Ik had het al eens over de verslaving van labradors aan lekker eten, vies eten, oneetbaar eten, whatever.
Pius was nog geen jaar oud en we liepen een rondje langs een fietsroute van pubers naar en van school. Haar favoriete strook, want de jongelui flikkeren nogal eens hun lunch of fruit tussen de struiken. En met haar fabelachtige reukzin speurt ze al dat lekkers in no time op.
Normaal schrokt ze alles in seconden naar binnen, maar die dag vond ze iets waar ze niet helemaal zeker van was. Ze nam het ding op en kwam er blij mee aan dribbelen. Een heerlijk plaatje. Stel je voor, zo’n donkerbruine Labrador met een banaan tussen haar kaken, mooi met de kromming mee als een enorme, knalgele glimlach. Ik schoot in de lach, nam haar het fruit af en mikte het in een afvalbak.
Teleurgesteld droop Pius af, op zoek naar een andere snack en een eindje verderop had ze opnieuw beet. Maar dit keer was het minder leuk.

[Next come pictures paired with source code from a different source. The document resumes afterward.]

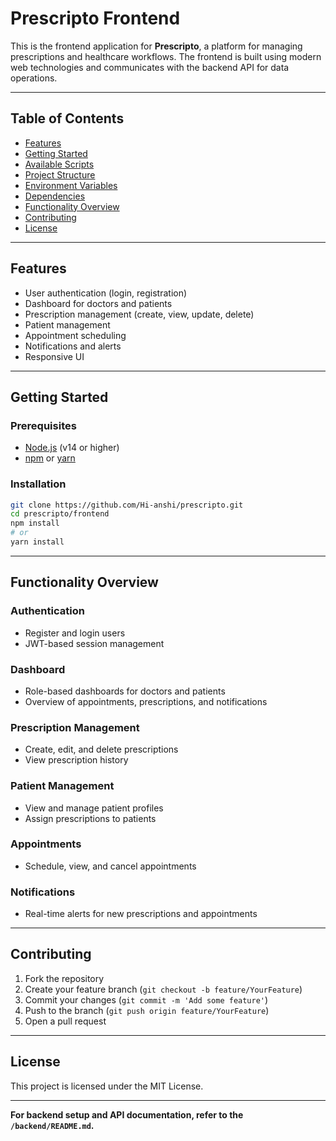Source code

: # Prescripto Frontend

This is the frontend application for **Prescripto**, a platform for managing prescriptions and healthcare workflows. The frontend is built using modern web technologies and communicates with the backend API for data operations.

---

## Table of Contents

- [Features](#features)
- [Getting Started](#getting-started)
- [Available Scripts](#available-scripts)
- [Project Structure](#project-structure)
- [Environment Variables](#environment-variables)
- [Dependencies](#dependencies)
- [Functionality Overview](#functionality-overview)
- [Contributing](#contributing)
- [License](#license)

---

## Features

- User authentication (login, registration)
- Dashboard for doctors and patients
- Prescription management (create, view, update, delete)
- Patient management
- Appointment scheduling
- Notifications and alerts
- Responsive UI

---

## Getting Started

### Prerequisites

- [Node.js](https://nodejs.org/) (v14 or higher)
- [npm](https://www.npmjs.com/) or [yarn](https://yarnpkg.com/)

### Installation

```bash
git clone https://github.com/Hi-anshi/prescripto.git
cd prescripto/frontend
npm install
# or
yarn install
```

---

## Functionality Overview

### Authentication

- Register and login users
- JWT-based session management

### Dashboard

- Role-based dashboards for doctors and patients
- Overview of appointments, prescriptions, and notifications

### Prescription Management

- Create, edit, and delete prescriptions
- View prescription history

### Patient Management

- View and manage patient profiles
- Assign prescriptions to patients

### Appointments

- Schedule, view, and cancel appointments

### Notifications

- Real-time alerts for new prescriptions and appointments

---

## Contributing

1. Fork the repository
2. Create your feature branch (`git checkout -b feature/YourFeature`)
3. Commit your changes (`git commit -m 'Add some feature'`)
4. Push to the branch (`git push origin feature/YourFeature`)
5. Open a pull request

---

## License

This project is licensed under the MIT License.

---

**For backend setup and API documentation, refer to the `/backend/README.md`.**
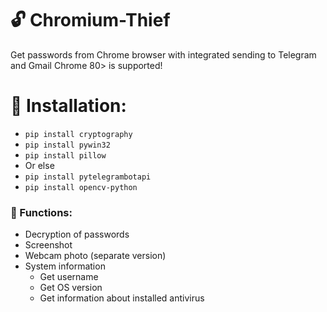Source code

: # :unlock: Chromium-Thief
Get passwords from Chrome browser with integrated sending to Telegram and Gmail
Chrome 80> is supported!

# :scroll: Installation:
* `pip install cryptography`
* `pip install pywin32`
* `pip install pillow`
* Or else
* `pip install pytelegrambotapi`
* `pip install opencv-python`


### :cherries: Functions:
* Decryption of passwords
* Screenshot
* Webcam photo (separate version)
* System information
  * Get username
  * Get OS version
  * Get information about installed antivirus

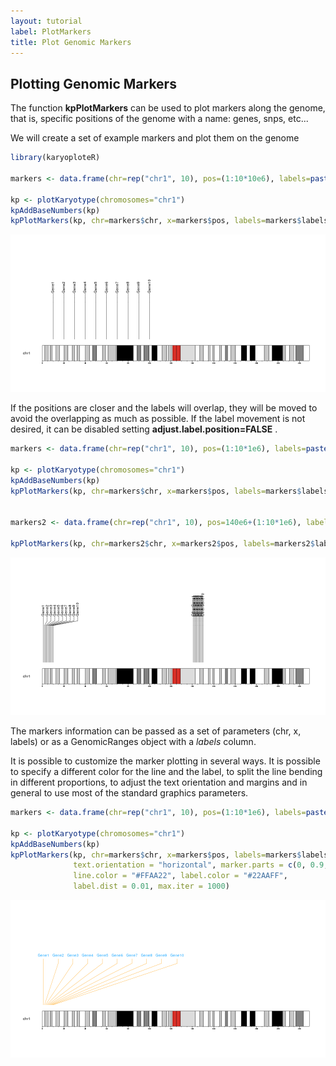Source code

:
 ```yaml
---
layout: tutorial
label: PlotMarkers
title: Plot Genomic Markers
---
```





## Plotting Genomic Markers

The function **kpPlotMarkers** can be used to plot markers along the genome,
that is, specific positions of the genome with a name: genes, snps, etc...

We will create a set of example markers and plot them on the genome



```r
library(karyoploteR)

markers <- data.frame(chr=rep("chr1", 10), pos=(1:10*10e6), labels=paste0("Gene", 1:10))

kp <- plotKaryotype(chromosomes="chr1")
kpAddBaseNumbers(kp)
kpPlotMarkers(kp, chr=markers$chr, x=markers$pos, labels=markers$labels)
```

![plot of chunk Figure1](images//Figure1-1.png)

If the positions are closer and the labels will overlap, they will be moved to
avoid the overlapping as much as possible. If the label movement is not desired,
it can be disabled setting **adjust.label.position=FALSE** .



```r
markers <- data.frame(chr=rep("chr1", 10), pos=(1:10*1e6), labels=paste0("Gene", 1:10))

kp <- plotKaryotype(chromosomes="chr1")
kpAddBaseNumbers(kp)
kpPlotMarkers(kp, chr=markers$chr, x=markers$pos, labels=markers$labels)


markers2 <- data.frame(chr=rep("chr1", 10), pos=140e6+(1:10*1e6), labels=paste0("OtherGene", 1:10))

kpPlotMarkers(kp, chr=markers2$chr, x=markers2$pos, labels=markers2$labels, adjust.label.position=FALSE)
```

![plot of chunk Figure2](images//Figure2-1.png)

The markers information can be passed as a set of parameters (chr, x, labels) or
as a GenomicRanges object with a *labels* column.

It is possible to customize the marker plotting in several ways. It is possible
to specify a different color for the line and the label, to split the line 
bending in different proportions, to adjust the text orientation and margins and
in general to use most of the standard graphics parameters.


```r
markers <- data.frame(chr=rep("chr1", 10), pos=(1:10*1e6), labels=paste0("Gene", 1:10))

kp <- plotKaryotype(chromosomes="chr1")
kpAddBaseNumbers(kp)
kpPlotMarkers(kp, chr=markers$chr, x=markers$pos, labels=markers$labels,
              text.orientation = "horizontal", marker.parts = c(0, 0.9, 0.1),
              line.color = "#FFAA22", label.color = "#22AAFF", 
              label.dist = 0.01, max.iter = 1000)
```

![plot of chunk Figure3](images//Figure3-1.png)

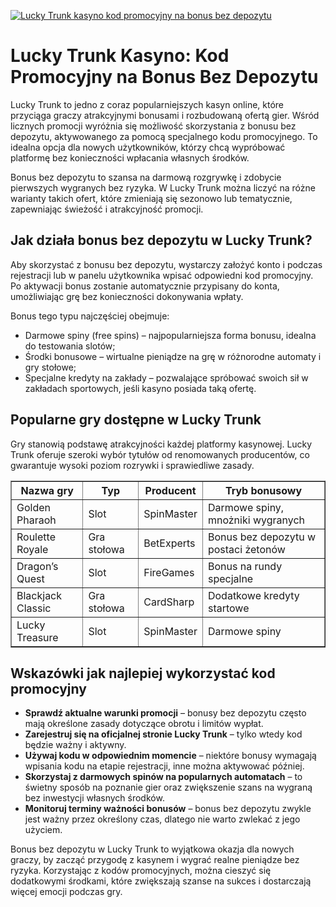 [![Lucky Trunk kasyno kod promocyjny na bonus bez depozytu](https://123-caf.pages.dev/gitsignup.png)](https://vrmoo.ru/Bt82HjjY)

<h1>Lucky Trunk Kasyno: Kod Promocyjny na Bonus Bez Depozytu</h1> <p>Lucky Trunk to jedno z coraz popularniejszych kasyn online, które przyciąga graczy atrakcyjnymi bonusami i rozbudowaną ofertą gier. Wśród licznych promocji wyróżnia się możliwość skorzystania z bonusu bez depozytu, aktywowanego za pomocą specjalnego kodu promocyjnego. To idealna opcja dla nowych użytkowników, którzy chcą wypróbować platformę bez konieczności wpłacania własnych środków.</p> <p>Bonus bez depozytu to szansa na darmową rozgrywkę i zdobycie pierwszych wygranych bez ryzyka. W Lucky Trunk można liczyć na różne warianty takich ofert, które zmieniają się sezonowo lub tematycznie, zapewniając świeżość i atrakcyjność promocji.</p> <h2>Jak działa bonus bez depozytu w Lucky Trunk?</h2> <p>Aby skorzystać z bonusu bez depozytu, wystarczy założyć konto i podczas rejestracji lub w panelu użytkownika wpisać odpowiedni kod promocyjny. Po aktywacji bonus zostanie automatycznie przypisany do konta, umożliwiając grę bez konieczności dokonywania wpłaty.</p> <p>Bonus tego typu najczęściej obejmuje:</p> <ul>   <li>Darmowe spiny (free spins) – najpopularniejsza forma bonusu, idealna do testowania slotów;</li>   <li>Środki bonusowe – wirtualne pieniądze na grę w różnorodne automaty i gry stołowe;</li>   <li>Specjalne kredyty na zakłady – pozwalające spróbować swoich sił w zakładach sportowych, jeśli kasyno posiada taką ofertę.</li> </ul> <h2>Popularne gry dostępne w Lucky Trunk</h2> <p>Gry stanowią podstawę atrakcyjności każdej platformy kasynowej. Lucky Trunk oferuje szeroki wybór tytułów od renomowanych producentów, co gwarantuje wysoki poziom rozrywki i sprawiedliwe zasady.</p> <table border="1" cellpadding="6" cellspacing="0">   <thead>     <tr>       <th>Nazwa gry</th>       <th>Typ</th>       <th>Producent</th>       <th>Tryb bonusowy</th>     </tr>   </thead>   <tbody>     <tr>       <td>Golden Pharaoh</td>       <td>Slot</td>       <td>SpinMaster</td>       <td>Darmowe spiny, mnożniki wygranych</td>     </tr>     <tr>       <td>Roulette Royale</td>       <td>Gra stołowa</td>       <td>BetExperts</td>       <td>Bonus bez depozytu w postaci żetonów</td>     </tr>     <tr>       <td>Dragon’s Quest</td>       <td>Slot</td>       <td>FireGames</td>       <td>Bonus na rundy specjalne</td>     </tr>     <tr>       <td>Blackjack Classic</td>       <td>Gra stołowa</td>       <td>CardSharp</td>       <td>Dodatkowe kredyty startowe</td>     </tr>     <tr>       <td>Lucky Treasure</td>       <td>Slot</td>       <td>SpinMaster</td>       <td>Darmowe spiny</td>     </tr>   </tbody> </table> <h2>Wskazówki jak najlepiej wykorzystać kod promocyjny</h2> <ul>   <li><strong>Sprawdź aktualne warunki promocji</strong> – bonusy bez depozytu często mają określone zasady dotyczące obrotu i limitów wypłat.</li>   <li><strong>Zarejestruj się na oficjalnej stronie Lucky Trunk</strong> – tylko wtedy kod będzie ważny i aktywny.</li>   <li><strong>Używaj kodu w odpowiednim momencie</strong> – niektóre bonusy wymagają wpisania kodu na etapie rejestracji, inne można aktywować później.</li>   <li><strong>Skorzystaj z darmowych spinów na popularnych automatach</strong> – to świetny sposób na poznanie gier oraz zwiększenie szans na wygraną bez inwestycji własnych środków.</li>   <li><strong>Monitoruj terminy ważności bonusów</strong> – bonus bez depozytu zwykle jest ważny przez określony czas, dlatego nie warto zwlekać z jego użyciem.</li> </ul> <p>Bonus bez depozytu w Lucky Trunk to wyjątkowa okazja dla nowych graczy, by zacząć przygodę z kasynem i wygrać realne pieniądze bez ryzyka. Korzystając z kodów promocyjnych, można cieszyć się dodatkowymi środkami, które zwiększają szanse na sukces i dostarczają więcej emocji podczas gry.</p>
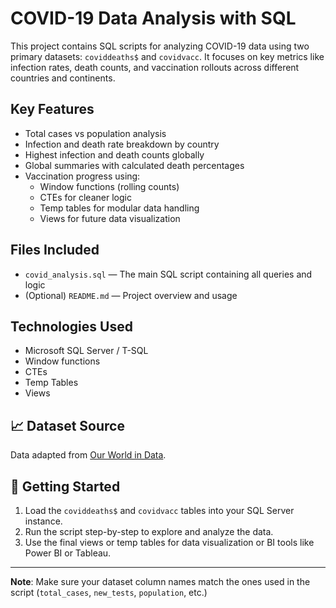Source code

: # COVID-19 Data Analysis with SQL

This project contains SQL scripts for analyzing COVID-19 data using two primary datasets: `coviddeaths$` and `covidvacc`. It focuses on key metrics like infection rates, death counts, and vaccination rollouts across different countries and continents.

##  Key Features

- Total cases vs population analysis
- Infection and death rate breakdown by country
- Highest infection and death counts globally
- Global summaries with calculated death percentages
- Vaccination progress using:
  - Window functions (rolling counts)
  - CTEs for cleaner logic
  - Temp tables for modular data handling
  - Views for future data visualization

##  Files Included

- `covid_analysis.sql` — The main SQL script containing all queries and logic
- (Optional) `README.md` — Project overview and usage

##  Technologies Used

- Microsoft SQL Server / T-SQL
- Window functions
- CTEs
- Temp Tables
- Views

## 📈 Dataset Source

Data adapted from [Our World in Data](https://ourworldindata.org/coronavirus).

## 🚀 Getting Started

1. Load the `coviddeaths$` and `covidvacc` tables into your SQL Server instance.
2. Run the script step-by-step to explore and analyze the data.
3. Use the final views or temp tables for data visualization or BI tools like Power BI or Tableau.

---

**Note**: Make sure your dataset column names match the ones used in the script (`total_cases`, `new_tests`, `population`, etc.)


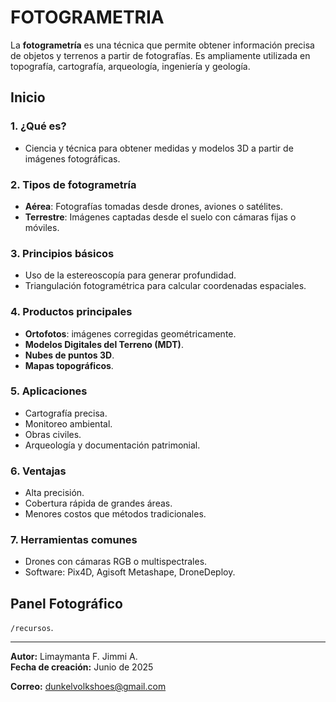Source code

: # FOTOGRAMETRIA

La **fotogrametría** es una técnica que permite obtener información precisa de objetos y terrenos a partir de fotografías. Es ampliamente utilizada en topografía, cartografía, arqueología, ingeniería y geología.


##  Inicio

### 1. ¿Qué es?
- Ciencia y técnica para obtener medidas y modelos 3D a partir de imágenes fotográficas.

### 2. Tipos de fotogrametría
- **Aérea**: Fotografías tomadas desde drones, aviones o satélites.
- **Terrestre**: Imágenes captadas desde el suelo con cámaras fijas o móviles.

### 3. Principios básicos
- Uso de la estereoscopía para generar profundidad.
- Triangulación fotogramétrica para calcular coordenadas espaciales.

### 4. Productos principales
- **Ortofotos**: imágenes corregidas geométricamente.
- **Modelos Digitales del Terreno (MDT)**.
- **Nubes de puntos 3D**.
- **Mapas topográficos**.

### 5. Aplicaciones
- Cartografía precisa.
- Monitoreo ambiental.
- Obras civiles.
- Arqueología y documentación patrimonial.

### 6. Ventajas
- Alta precisión.
- Cobertura rápida de grandes áreas.
- Menores costos que métodos tradicionales.

### 7. Herramientas comunes
- Drones con cámaras RGB o multispectrales.
- Software: Pix4D, Agisoft Metashape, DroneDeploy.


##  Panel Fotográfico

 `/recursos`.

---

**Autor:** Limaymanta F. Jimmi A.  
**Fecha de creación:**  Junio de 2025

**Correo:** dunkelvolkshoes@gmail.com

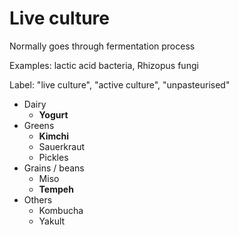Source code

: # Live culture

Normally goes through fermentation process

Examples: lactic acid bacteria, Rhizopus fungi

Label: "live culture", "active culture", "unpasteurised"

* Dairy
  * **Yogurt**
* Greens
  * **Kimchi**
  * Sauerkraut
  * Pickles
* Grains / beans
  * Miso
  * **Tempeh**
* Others
  * Kombucha
  * Yakult
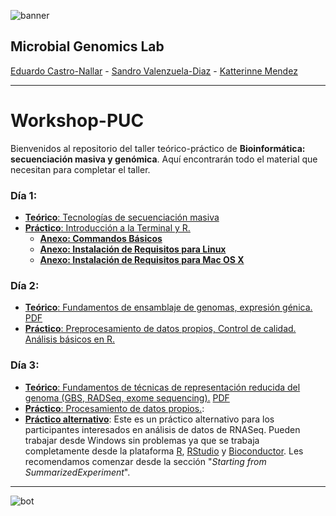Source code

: ![banner](https://github.com/microgenomics/Workshop-PUC/blob/master/images/logocbibhorizontal.png?raw=true)

## Microbial Genomics Lab

[Eduardo Castro-Nallar](https://github.com/ecastron) - [Sandro Valenzuela-Diaz](https://github.com/Sanrrone) - [Katterinne Mendez](https://github.com/Katterinne)

---

# Workshop-PUC

Bienvenidos al repositorio del taller teórico-práctico de **Bioinformática: secuenciación masiva y genómica**. Aquí encontrarán todo el material que necesitan para completar el taller.


### Día 1: 

+ [**Teórico**: Tecnologías de secuenciación masiva](https://www.dropbox.com/s/w8f1y69ppadcdfp/d%C3%ADa01.key?dl=1)
+ [**Práctico**: Introducción a la Terminal y R.](https://github.com/microgenomics/Workshop-PUC/blob/master/dia1/Dia1_introduccion.md)
	+ **[Anexo: Commandos Básicos](https://github.com/microgenomics/Workshop-PUC/blob/master/dia1/GuiaComandosBasicosTerminal.md)**
	+ **[Anexo: Instalación de Requisitos para Linux](https://github.com/microgenomics/Workshop-PUC/blob/master/dia1/Guide_InstallPrograms_Linux.md)**
	+ **[Anexo: Instalación de Requisitos para Mac OS X](https://github.com/microgenomics/Workshop-PUC/blob/master/dia1/Guide_InstallPrograms_Mac.md)**
 
### Día 2:

+ [**Teórico**: Fundamentos de ensamblaje de genomas, expresión génica.](https://www.dropbox.com/s/czbxy0evk92t7w8/d%C3%ADa02.key?dl=1) [PDF](https://www.dropbox.com/s/wkwplr47m8tc8co/d%C3%ADa02.pdf?dl=1)
+ [**Práctico**: Preprocesamiento de datos propios, Control de calidad. Análisis básicos en R.
](https://github.com/microgenomics/Workshop-PUC/blob/master/dia2/Dia2_Assembly.md)

### Día 3:

+ [**Teórico**: Fundamentos de técnicas de representación reducida del genoma (GBS, RADSeq, exome sequencing).](https://www.dropbox.com/s/pe4ekfohge81aed/d%C3%ADa03.key?dl=1) [PDF](https://www.dropbox.com/s/kg2lx02ad5zbsv6/d%C3%ADa03.pdf?dl=1)
+ [**Práctico**: Procesamiento de datos propios.](https://github.com/microgenomics/Workshop-PUC/blob/master/dia3/Dia3_RAD-seq.md): 
+ [**Práctico alternativo**](https://f1000research.com/articles/4-1070/v2): Este es un práctico alternativo para los participantes interesados en análisis de datos de RNASeq. Pueden trabajar desde Windows sin problemas ya que se trabaja completamente desde la plataforma [R](https://www.r-project.org), [RStudio](https://www.rstudio.com) y [Bioconductor](https://www.bioconductor.org). Les recomendamos comenzar desde la sección "*Starting from SummarizedExperiment*".  

---

![bot](https://github.com/microgenomics/Workshop-PUC/blob/master/images/huincha.jpg?raw=true)

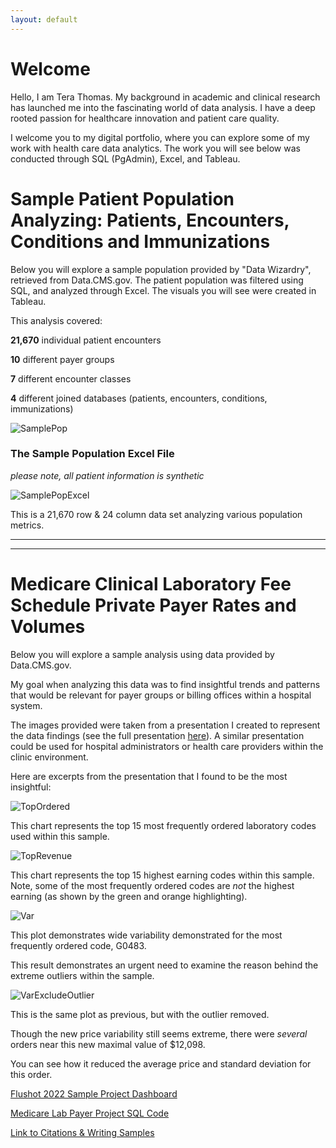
 ```yaml
---
layout: default
---
```

# Welcome

Hello, I am Tera Thomas. My background in academic and clinical research has launched me into the fascinating world of data analysis. I have a deep rooted passion for healthcare innovation and patient care quality. 

I welcome you to my digital portfolio, where you can explore some of my work with health care data analytics. 
The work you will see below was conducted through SQL (PgAdmin), Excel, and Tableau. 

# Sample Patient Population Analyzing: Patients, Encounters, Conditions and Immunizations

Below you will explore a sample population provided by "Data Wizardry", retrieved from Data.CMS.gov.
The patient population was filtered using SQL, and analyzed through Excel. The visuals you will 
see were created in Tableau.

This analysis covered:

**21,670** individual patient encounters

**10** different payer groups

**7** different encounter classes

**4** different joined databases (patients, encounters, conditions, immunizations)

![SamplePop](https://terathomas.github.io/images/SamplePop.jpg)


### The Sample Population Excel File

_please note, all patient information is synthetic_

![SamplePopExcel](https://terathomas.github.io/images/SamplePopExcel.jpg)

This is a 21,670 row & 24 column data set analyzing
various population metrics.

-----------------------
-----------------------

# Medicare Clinical Laboratory Fee Schedule Private Payer Rates and Volumes 

Below you will explore a sample analysis using data provided by Data.CMS.gov.

My goal when analyzing this data was to find insightful trends and patterns
that would be relevant for payer groups or billing offices within a
hospital system. 

The images provided were taken from a presentation I created to represent the 
data findings (see the full presentation [here](https://terathomas.github.io/downloads/MedicareSample.pdf)). A similar presentation could be used for hospital administrators or health care providers within the clinic environment.

Here are excerpts from the presentation that I found to be the most insightful:

![TopOrdered](https://terathomas.github.io/images/TopOrdered.jpg)

This chart represents the top 15 most frequently ordered laboratory codes used within this sample. 

![TopRevenue](https://terathomas.github.io/images/TopRevenue.jpg)

This chart represents the top 15 highest earning codes within this sample.
Note, some of the most frequently ordered codes are *not* the highest earning (as shown by the green and orange highlighting).

![Var](https://terathomas.github.io/images/Var.jpg)
 
 This plot demonstrates wide variability demonstrated for the most
 frequently ordered code, G0483. 

 This result demonstrates an urgent need to examine the reason behind the
 extreme outliers within the sample. 

![VarExcludeOutlier](https://terathomas.github.io/images/VarExcludeOutlier.jpg)

This is the same plot as previous, but with the outlier removed. 

Though the new price variability still seems extreme, there were _several_ orders near this new maximal value of $12,098.

You can see how it reduced the average price and standard deviation for this order. 

[Flushot 2022 Sample Project Dashboard](./flushot.html)

[Medicare Lab Payer Project SQL Code](./sqlcode.html)

[Link to Citations & Writing Samples](./citations.html)

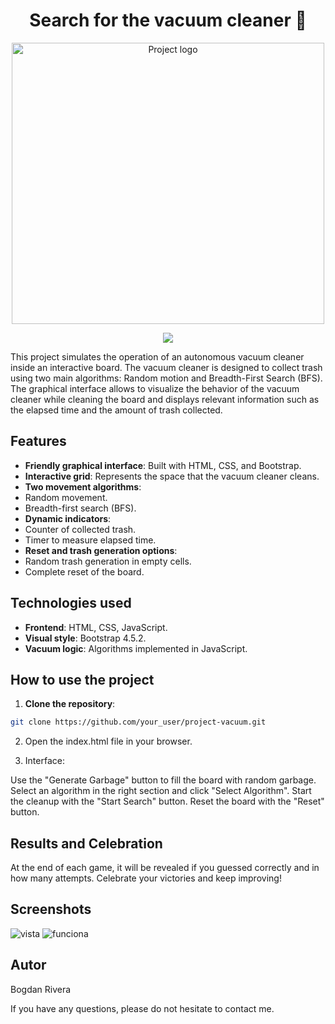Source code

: <h1 align="center"> Search for the vacuum cleaner 🧹</h1>


<p align="center">
  <img src = "https://github.com/user-attachments/assets/86e30f4b-46f2-4961-9c8d-e2c372fb870f" width = 500px height = 450px  alt="Project logo">
</p>

   <p align="center">
   <img src="https://img.shields.io/badge/STATUS-FINISHED-green">
   </p>

This project simulates the operation of an autonomous vacuum cleaner inside an interactive board. The vacuum cleaner is designed to collect trash using two main algorithms: Random motion and Breadth-First Search (BFS). The graphical interface allows to visualize the behavior of the vacuum cleaner while cleaning the board and displays relevant information such as the elapsed time and the amount of trash collected.

## Features

- **Friendly graphical interface**: Built with HTML, CSS, and Bootstrap.
- **Interactive grid**: Represents the space that the vacuum cleaner cleans.
- **Two movement algorithms**:
- Random movement.
- Breadth-first search (BFS).
- **Dynamic indicators**:
- Counter of collected trash.
- Timer to measure elapsed time.
- **Reset and trash generation options**:
- Random trash generation in empty cells.
- Complete reset of the board.

## Technologies used

- **Frontend**: HTML, CSS, JavaScript.
- **Visual style**: Bootstrap 4.5.2.
- **Vacuum logic**: Algorithms implemented in JavaScript.

## How to use the project

1. **Clone the repository**:
```bash
git clone https://github.com/your_user/project-vacuum.git
```
2. Open the index.html file in your browser.

3. Interface:

Use the "Generate Garbage" button to fill the board with random garbage.
Select an algorithm in the right section and click "Select Algorithm".
Start the cleanup with the "Start Search" button.
Reset the board with the "Reset" button.



## Results and Celebration

At the end of each game, it will be revealed if you guessed correctly and in how many attempts. Celebrate your victories and keep improving!

## Screenshots
![vista](https://github.com/user-attachments/assets/bff7ec33-f35c-4e34-a024-71cf9e8944c1)
![funciona](https://github.com/user-attachments/assets/aa0a9d2a-5f09-4d17-9b3d-8f47026c8985)

## Autor
Bogdan Rivera 

If you have any questions, please do not hesitate to contact me.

Een kort, krijsend gekakel en stil was het. En daar kwam ze weer aan, met een dooie kip tussen haar kaken. Donzige veertjes dwarrelden in haar kielzog. Het kippenkopje bungelde.
De avontuurlijke vogel was over het hek gefladderd, de wijde wereld in. Maar dat eindigde abrupt in de wijde muil van de passerende Pius, die in een reflex toehapte en mij triomfantelijk haar first kill kwam laten zien.
De eigenaar reageerde laconiek. ‘Ik heb nog zó gezegd tegen dat beest: niet over het hek fladderen.’ Hij nam de kip aan en zei: ‘Die gaat vanavond in de pan’, en het was mij volstrekt duidelijk dat hij geen grapje maakte.
Zo. Pius stond weer met lege handen en moest mokkend mee naar huis, waar ze saaie brokken kreeg.